**Exercise passage:**
"You use a lot of continuous tenses in your books. Is there any particular reason for that?". It's an interview on the BBC Radio 4 arts programme, Front Row, some twenty years ago. The author was from the USA, he was pleased. "Being interviewed in England is just so great - you want to talk about my use of grammar!".
When we first arrived in Spain I wanted to try reading in Spanish but bookshops used to scare me. They usually had counters and the books were on shelves behind the counter. If you wanted to buy a particular book it was fine. You just asked. In Spanish. Of course they never had the book but you were hooked now, you had to order it, wait two or three weeks and then be shocked by the price. Spanish books are expensive. If you wanted to browse then tough luck. Slowly that changed. Faced by online sellers lots of traditional bookshops went to the wall, despite price protection, and the survivors became more self service. In the newer shops you could judge a book by its cover, turn pages, read a few lines, check the price and whatnot before deciding to buy or not.
I also discovered libraries. Cheap and browser friendly but not quite the same as owning a book. I also realised that books written in Spanish and bought from Amazon UK were, even after delivery charges, cheaper than the same book bought in Spain.
Then Maggie bought me a Kindle and my reading habits changed. It was still cheaper to buy Spanish language books from the UK than from Spain but now they came instantly and with samples. No nice covers though, no paper and glue smell on fanning the pages and print size became a personal choice. After a while Amazon forced me to become Spanish, website wise, but I was, and I am happy with Kindle. One of the big advantages of electronic reading for foreign languages is that the dictionary is inbuilt so, if looking up a word is essential, it interrupts the reading flow a lot less.

**Exercise requirements:**
Reproduce the passage about buying and reading Spanish books in full, word for word.

**Extracted records:**

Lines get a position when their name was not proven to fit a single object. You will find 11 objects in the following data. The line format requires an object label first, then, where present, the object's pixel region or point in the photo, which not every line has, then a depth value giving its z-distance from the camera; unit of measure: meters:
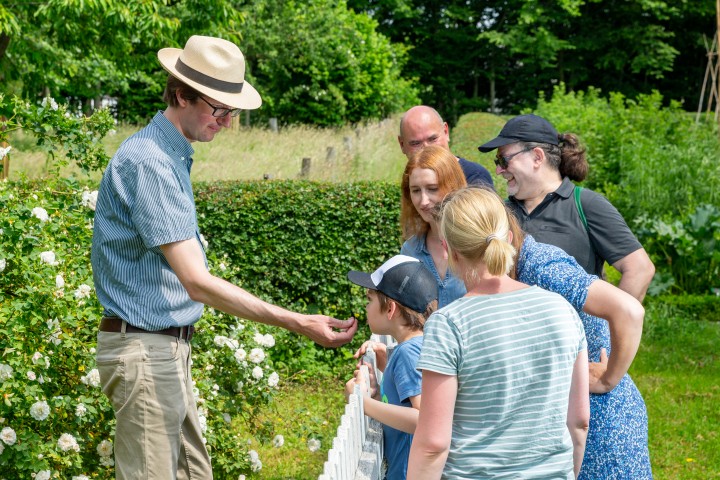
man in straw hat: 2.96
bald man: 4.72
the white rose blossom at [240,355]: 4.54
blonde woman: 2.19
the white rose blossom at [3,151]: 4.23
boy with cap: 2.76
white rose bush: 3.59
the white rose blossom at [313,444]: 4.52
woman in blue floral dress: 2.56
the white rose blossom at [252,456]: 4.65
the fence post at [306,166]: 11.21
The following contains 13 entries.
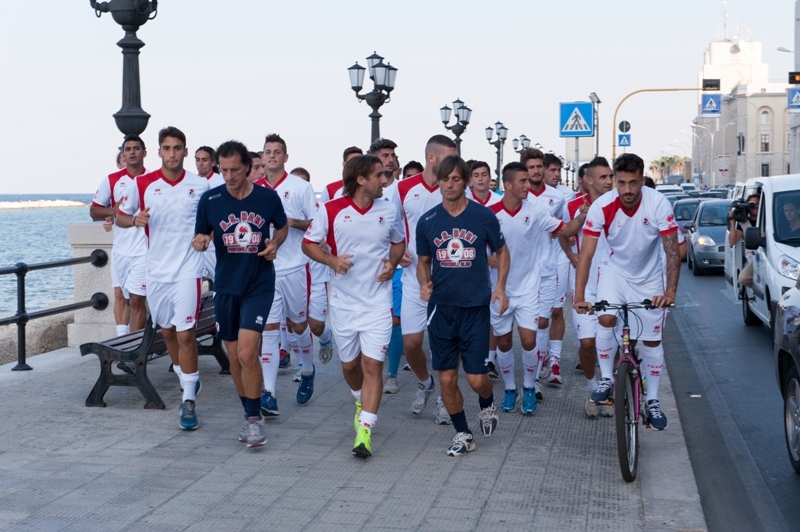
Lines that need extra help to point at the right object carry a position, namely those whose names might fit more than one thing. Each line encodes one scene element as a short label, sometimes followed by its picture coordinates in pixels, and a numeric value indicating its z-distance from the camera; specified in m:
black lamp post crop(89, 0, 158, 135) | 12.16
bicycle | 6.48
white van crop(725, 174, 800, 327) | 12.10
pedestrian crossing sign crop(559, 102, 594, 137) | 18.14
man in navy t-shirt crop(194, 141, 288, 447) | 7.45
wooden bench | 8.73
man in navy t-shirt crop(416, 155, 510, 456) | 7.07
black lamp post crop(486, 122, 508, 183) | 43.50
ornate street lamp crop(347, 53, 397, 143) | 20.12
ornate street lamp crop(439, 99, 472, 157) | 31.62
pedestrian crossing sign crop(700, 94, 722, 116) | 52.06
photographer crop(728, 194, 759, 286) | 13.59
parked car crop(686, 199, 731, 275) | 23.17
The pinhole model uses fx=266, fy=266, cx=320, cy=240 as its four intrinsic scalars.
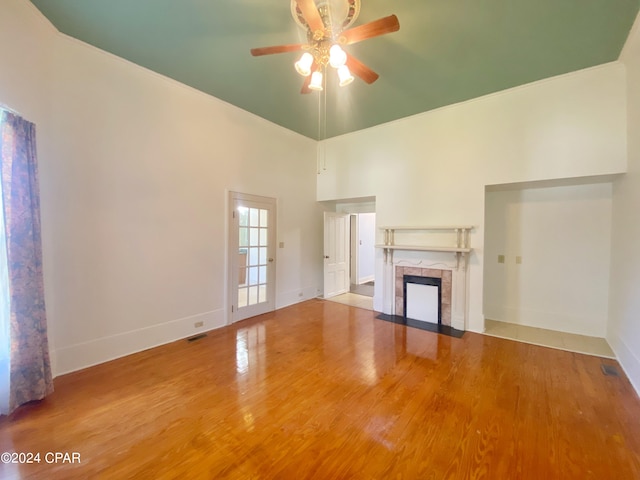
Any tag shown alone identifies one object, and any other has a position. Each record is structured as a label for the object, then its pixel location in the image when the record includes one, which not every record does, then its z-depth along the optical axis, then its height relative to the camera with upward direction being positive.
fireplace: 4.16 -0.88
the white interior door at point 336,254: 5.98 -0.53
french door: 4.28 -0.40
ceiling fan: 2.05 +1.59
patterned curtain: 2.06 -0.24
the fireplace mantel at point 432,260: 4.02 -0.49
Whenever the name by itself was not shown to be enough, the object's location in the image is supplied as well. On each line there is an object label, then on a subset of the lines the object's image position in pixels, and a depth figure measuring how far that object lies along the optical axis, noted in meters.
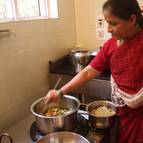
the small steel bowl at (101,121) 1.08
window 1.40
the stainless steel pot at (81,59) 1.66
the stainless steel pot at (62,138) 0.95
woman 0.99
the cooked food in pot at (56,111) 1.13
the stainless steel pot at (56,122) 0.99
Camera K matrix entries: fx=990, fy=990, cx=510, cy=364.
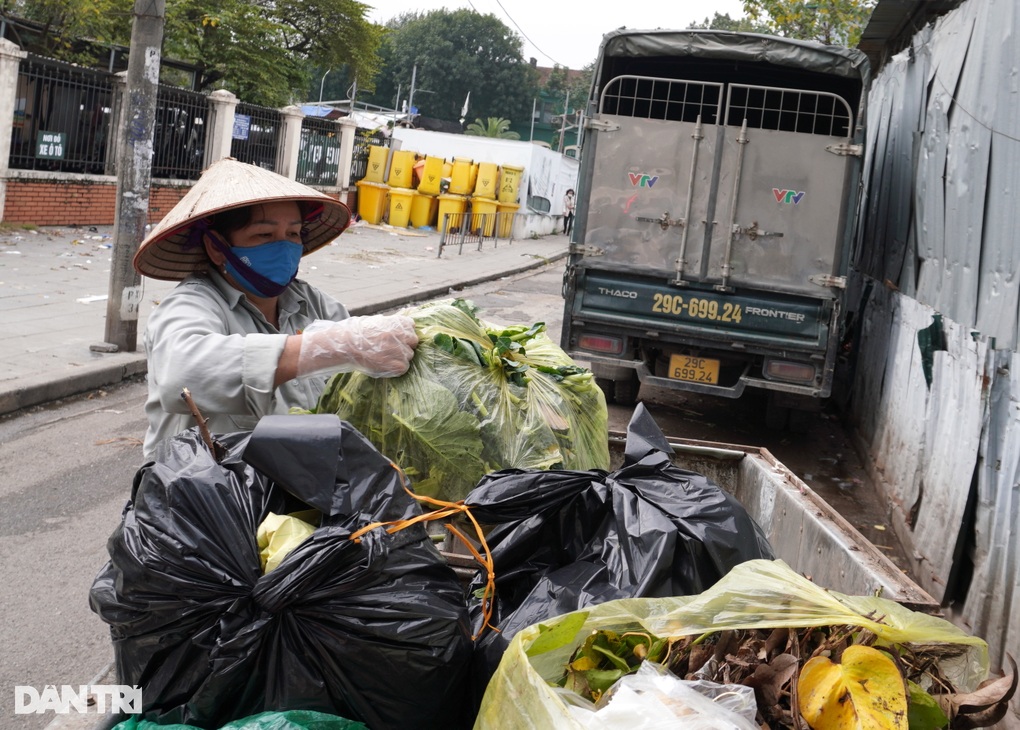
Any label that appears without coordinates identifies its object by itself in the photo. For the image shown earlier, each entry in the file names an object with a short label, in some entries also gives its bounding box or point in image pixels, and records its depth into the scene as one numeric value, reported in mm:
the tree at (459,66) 76106
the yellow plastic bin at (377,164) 25844
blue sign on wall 19962
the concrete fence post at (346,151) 24750
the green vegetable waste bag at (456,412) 2748
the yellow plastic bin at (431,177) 25422
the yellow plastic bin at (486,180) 25812
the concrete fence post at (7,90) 13789
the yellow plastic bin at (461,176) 25484
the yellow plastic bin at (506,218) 26420
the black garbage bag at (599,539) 1790
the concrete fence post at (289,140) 22141
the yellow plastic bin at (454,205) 25312
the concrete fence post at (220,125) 19109
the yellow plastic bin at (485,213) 25406
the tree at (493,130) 55156
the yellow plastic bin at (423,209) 25516
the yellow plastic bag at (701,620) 1470
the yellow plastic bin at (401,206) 25328
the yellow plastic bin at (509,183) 26262
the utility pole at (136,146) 8180
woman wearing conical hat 2479
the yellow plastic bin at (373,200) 25391
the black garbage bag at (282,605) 1590
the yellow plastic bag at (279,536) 1618
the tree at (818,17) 13289
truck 7461
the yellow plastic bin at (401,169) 25859
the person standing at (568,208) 31791
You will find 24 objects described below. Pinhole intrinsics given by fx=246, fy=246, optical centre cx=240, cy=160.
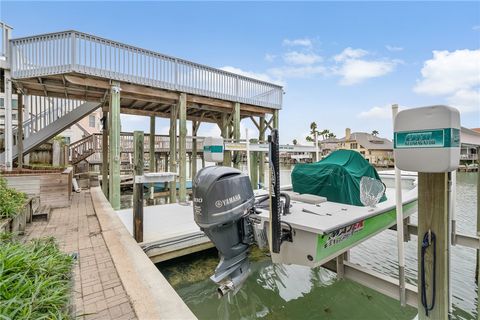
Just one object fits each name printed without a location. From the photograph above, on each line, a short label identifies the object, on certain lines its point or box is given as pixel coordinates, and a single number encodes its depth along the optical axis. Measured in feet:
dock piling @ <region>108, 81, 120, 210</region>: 18.47
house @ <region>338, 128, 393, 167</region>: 128.06
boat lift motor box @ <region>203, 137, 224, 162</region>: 14.14
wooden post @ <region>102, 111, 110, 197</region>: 26.51
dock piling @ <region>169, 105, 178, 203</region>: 24.97
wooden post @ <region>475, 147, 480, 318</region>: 11.01
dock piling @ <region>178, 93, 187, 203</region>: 22.35
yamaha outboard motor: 7.54
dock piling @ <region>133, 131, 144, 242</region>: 11.69
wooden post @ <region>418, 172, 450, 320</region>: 5.67
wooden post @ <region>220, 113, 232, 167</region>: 31.65
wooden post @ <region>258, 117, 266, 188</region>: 32.85
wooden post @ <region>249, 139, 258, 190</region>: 28.86
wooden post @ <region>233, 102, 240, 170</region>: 26.21
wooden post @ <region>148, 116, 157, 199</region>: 31.96
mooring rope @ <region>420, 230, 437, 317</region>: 5.80
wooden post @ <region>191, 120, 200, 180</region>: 35.37
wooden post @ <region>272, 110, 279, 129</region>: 31.39
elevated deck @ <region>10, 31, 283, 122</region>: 17.75
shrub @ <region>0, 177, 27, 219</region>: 10.77
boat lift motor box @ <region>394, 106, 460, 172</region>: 5.01
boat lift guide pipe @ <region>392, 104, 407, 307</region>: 6.44
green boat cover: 10.77
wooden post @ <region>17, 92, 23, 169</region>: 21.34
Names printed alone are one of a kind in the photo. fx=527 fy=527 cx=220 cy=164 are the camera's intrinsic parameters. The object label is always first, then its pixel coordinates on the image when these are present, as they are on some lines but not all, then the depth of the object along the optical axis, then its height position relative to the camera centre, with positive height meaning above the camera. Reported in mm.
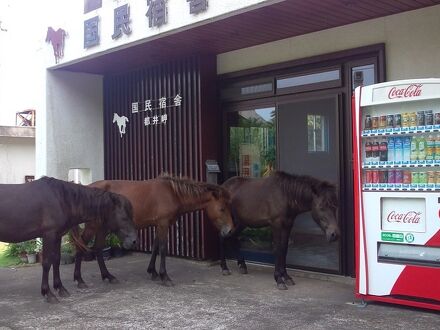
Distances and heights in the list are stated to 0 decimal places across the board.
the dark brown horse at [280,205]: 6773 -614
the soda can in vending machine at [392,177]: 5711 -202
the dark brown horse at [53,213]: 6281 -590
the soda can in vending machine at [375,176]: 5821 -190
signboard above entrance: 7023 +2173
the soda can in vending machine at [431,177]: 5402 -199
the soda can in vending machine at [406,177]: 5598 -201
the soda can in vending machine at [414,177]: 5523 -205
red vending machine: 5391 -349
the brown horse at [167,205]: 7359 -601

**Problem solution:**
"You use a lot of continuous tenses in your books. Is there any particular reason for that?". It's an interview on the BBC Radio 4 arts programme, Front Row, some twenty years ago. The author was from the USA, he was pleased. "Being interviewed in England is just so great - you want to talk about my use of grammar!".
When we first arrived in Spain I wanted to try reading in Spanish but bookshops used to scare me. They usually had counters and the books were on shelves behind the counter. If you wanted to buy a particular book it was fine. You just asked. In Spanish. Of course they never had the book but you were hooked now, you had to order it, wait two or three weeks and then be shocked by the price. Spanish books are expensive. If you wanted to browse then tough luck. Slowly that changed. Faced by online sellers lots of traditional bookshops went to the wall, despite price protection, and the survivors became more self service. In the newer shops you could judge a book by its cover, turn pages, read a few lines, check the price and whatnot before deciding to buy or not.
I also discovered libraries. Cheap and browser friendly but not quite the same as owning a book. I also realised that books written in Spanish and bought from Amazon UK were, even after delivery charges, cheaper than the same book bought in Spain.
Then Maggie bought me a Kindle and my reading habits changed. It was still cheaper to buy Spanish language books from the UK than from Spain but now they came instantly and with samples. No nice covers though, no paper and glue smell on fanning the pages and print size became a personal choice. After a while Amazon forced me to become Spanish, website wise, but I was, and I am happy with Kindle. One of the big advantages of electronic reading for foreign languages is that the dictionary is inbuilt so, if looking up a word is essential, it interrupts the reading flow a lot less.